INSTRUCTIONS:
• A. In the forum thread about antivirus definitions, why did integrity checkers get worse reviews even though they tested as well as antivirus programs with virus definitions? Answer in one to three sentences.
• B. Continue the forum thread about antivirus definitions from where it stops.

DOCUMENT TEXT:
* * *
It compares each file to the virus definitions (and yes, most lists go back to the first viruses; that’s why they’re so big). However, for many file types, it only needs to check a small part of each file. One or two lines of code is enough to identify a particular virus.

It is a clunky way to do it. In the beginning, there were two types of antivirus – those with virus definitions, and integrity checkers. Integrity checkers would check if any of your files had been altered and fix the alterations. When tested, they were just as good as those with virus definitions, but they got worse reviews. Why? Because they would say “found an unknown virus and cleaned it” while those with lists would say “found Michaelangelo and cleaned it.” Because those with definitions could name the virus, they were deemed better, when actually they were worse – if the virus wasn’t in the definitions, you were out of luck. That’s why you need to update your antivirus definitions.

I would say that they may eventually drop some old viruses from the definitions, but only very reluctantly. If someone got infected by, say, stoned while they had antivirus running, the bad press would hurt sales.

I’m sure that the situation has gotten more complex by now, but in the old days the virus-detector programs would examine each executable file looking for tell-tale sequences of hexadecimal characters identified as belinging to specific viruses. You would download Virus-Scanner “update” files periodically to update your virus-scanner program - those update files were actually data files containing the latest set of those character sequences. Unless a particular character sequence was identified as a false alarm it would never be removed from those files, so once a virus sequence was identified it would be looked for forever.

…but then viruses got more complicated (they’d specifically be designed to morph as they spread), so things may well have changed.

Hmm, looks like I type far too slowly…

So back to the OP’s question… How does it compare each file on my computer to thousands of definitions, and not take a month to complete.
* * *
GIVEN DATA:
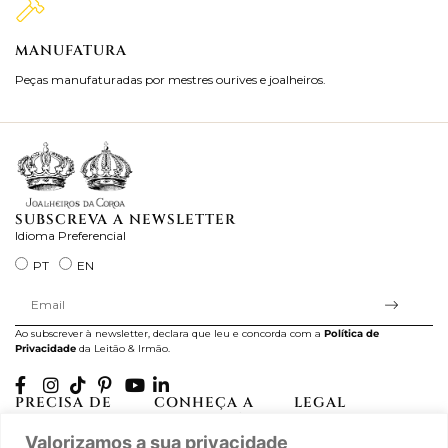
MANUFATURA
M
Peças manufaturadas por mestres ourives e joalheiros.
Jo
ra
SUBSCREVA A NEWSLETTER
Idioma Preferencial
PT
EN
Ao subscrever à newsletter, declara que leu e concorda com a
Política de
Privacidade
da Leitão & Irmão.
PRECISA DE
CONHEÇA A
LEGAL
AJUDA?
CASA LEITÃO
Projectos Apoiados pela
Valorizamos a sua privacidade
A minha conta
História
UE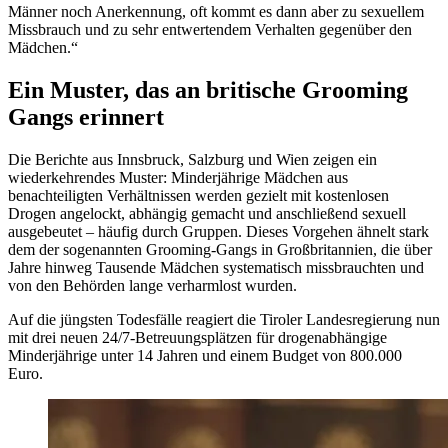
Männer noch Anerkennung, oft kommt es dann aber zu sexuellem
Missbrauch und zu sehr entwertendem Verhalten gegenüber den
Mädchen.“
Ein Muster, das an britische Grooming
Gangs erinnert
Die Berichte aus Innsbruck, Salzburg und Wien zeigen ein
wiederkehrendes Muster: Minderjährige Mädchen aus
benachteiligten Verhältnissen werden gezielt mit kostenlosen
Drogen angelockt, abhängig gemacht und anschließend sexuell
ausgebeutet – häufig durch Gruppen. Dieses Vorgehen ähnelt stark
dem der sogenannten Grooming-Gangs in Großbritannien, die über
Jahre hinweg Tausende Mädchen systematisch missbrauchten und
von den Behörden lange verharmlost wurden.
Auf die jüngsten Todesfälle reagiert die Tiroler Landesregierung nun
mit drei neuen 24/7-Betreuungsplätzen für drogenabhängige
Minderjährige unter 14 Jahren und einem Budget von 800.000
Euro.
* * *
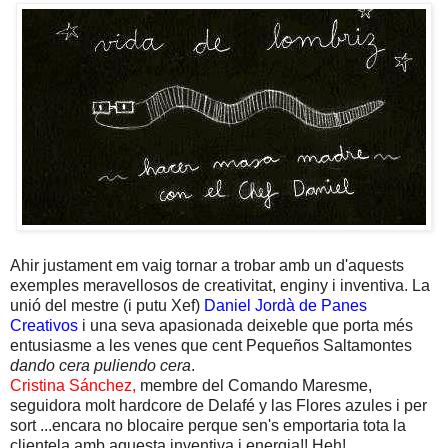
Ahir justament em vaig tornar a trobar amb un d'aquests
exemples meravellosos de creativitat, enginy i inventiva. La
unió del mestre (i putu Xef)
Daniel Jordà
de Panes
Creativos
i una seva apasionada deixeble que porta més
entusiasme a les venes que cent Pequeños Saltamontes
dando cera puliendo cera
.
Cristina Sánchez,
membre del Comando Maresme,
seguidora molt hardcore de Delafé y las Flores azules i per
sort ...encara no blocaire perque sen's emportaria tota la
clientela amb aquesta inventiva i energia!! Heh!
* * *
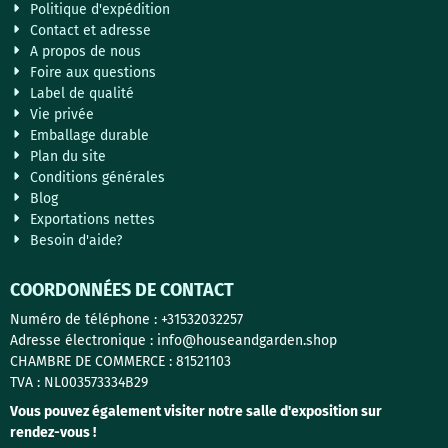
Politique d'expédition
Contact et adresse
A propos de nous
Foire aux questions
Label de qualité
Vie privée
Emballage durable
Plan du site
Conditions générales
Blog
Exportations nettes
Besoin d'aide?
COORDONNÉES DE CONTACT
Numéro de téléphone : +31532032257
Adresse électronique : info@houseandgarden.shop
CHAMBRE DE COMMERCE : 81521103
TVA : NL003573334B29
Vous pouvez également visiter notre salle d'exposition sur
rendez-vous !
* * *
RESPONSES IN ORDER:
• A. Integrity checkers reported only that they had "found an unknown virus and cleaned it," while programs with definitions named the virus, such as "found Michaelangelo and cleaned it." Because the programs with definitions could name the virus, reviewers judged them better.

• B.
Computers are fast.

IIRC pc-cilen came back with integertry scanners along with scanning for virus like activity as an atempt to combat new viruses - it worked by stopping any suspicious activity and asking you what you want to do. I liked this approach as a backup to a singature search and can see it comming back.

Virus scanners basically look for distinictive strings of bytes called a signature. Each virus has its own signature. In the bad old days of MS-DOS computing viruses were acutally more sophisticated than the lame Word/Excel macro viruses we have now.

Because it doesn’t do comparisons. There are things called “search trees” which are much faster than individual comparisons. Imagine you sort a bunch of words by their alphabet. Then you make “branches” with each letter, so your first branch is every word that starts with “a” and subsequent branches are also sorted by letter. If the word aardvark comes up, you don’t have to compare it to every word in the dictionary. You go down the A branch, then the A branch under that, then the R branch, then the D branch, etc. until you get to the end of the word. If the word is in the tree, then you have a match. If not, then it’s not in the dictionary. Searches can go very quickly if for example you get to the letter V and there is no V branch, then you don’t have to bother searching any further since you know the word isn’t there.

That’s just one of many types of search trees, but it illustrates the point. Instead of comparing the word “aardvark” with 10,000 dictionary entries, you get at most 8 compares as you search through the tree. Instead of using letters, the virus programs are searching on byte values, but its’ the same basic idea.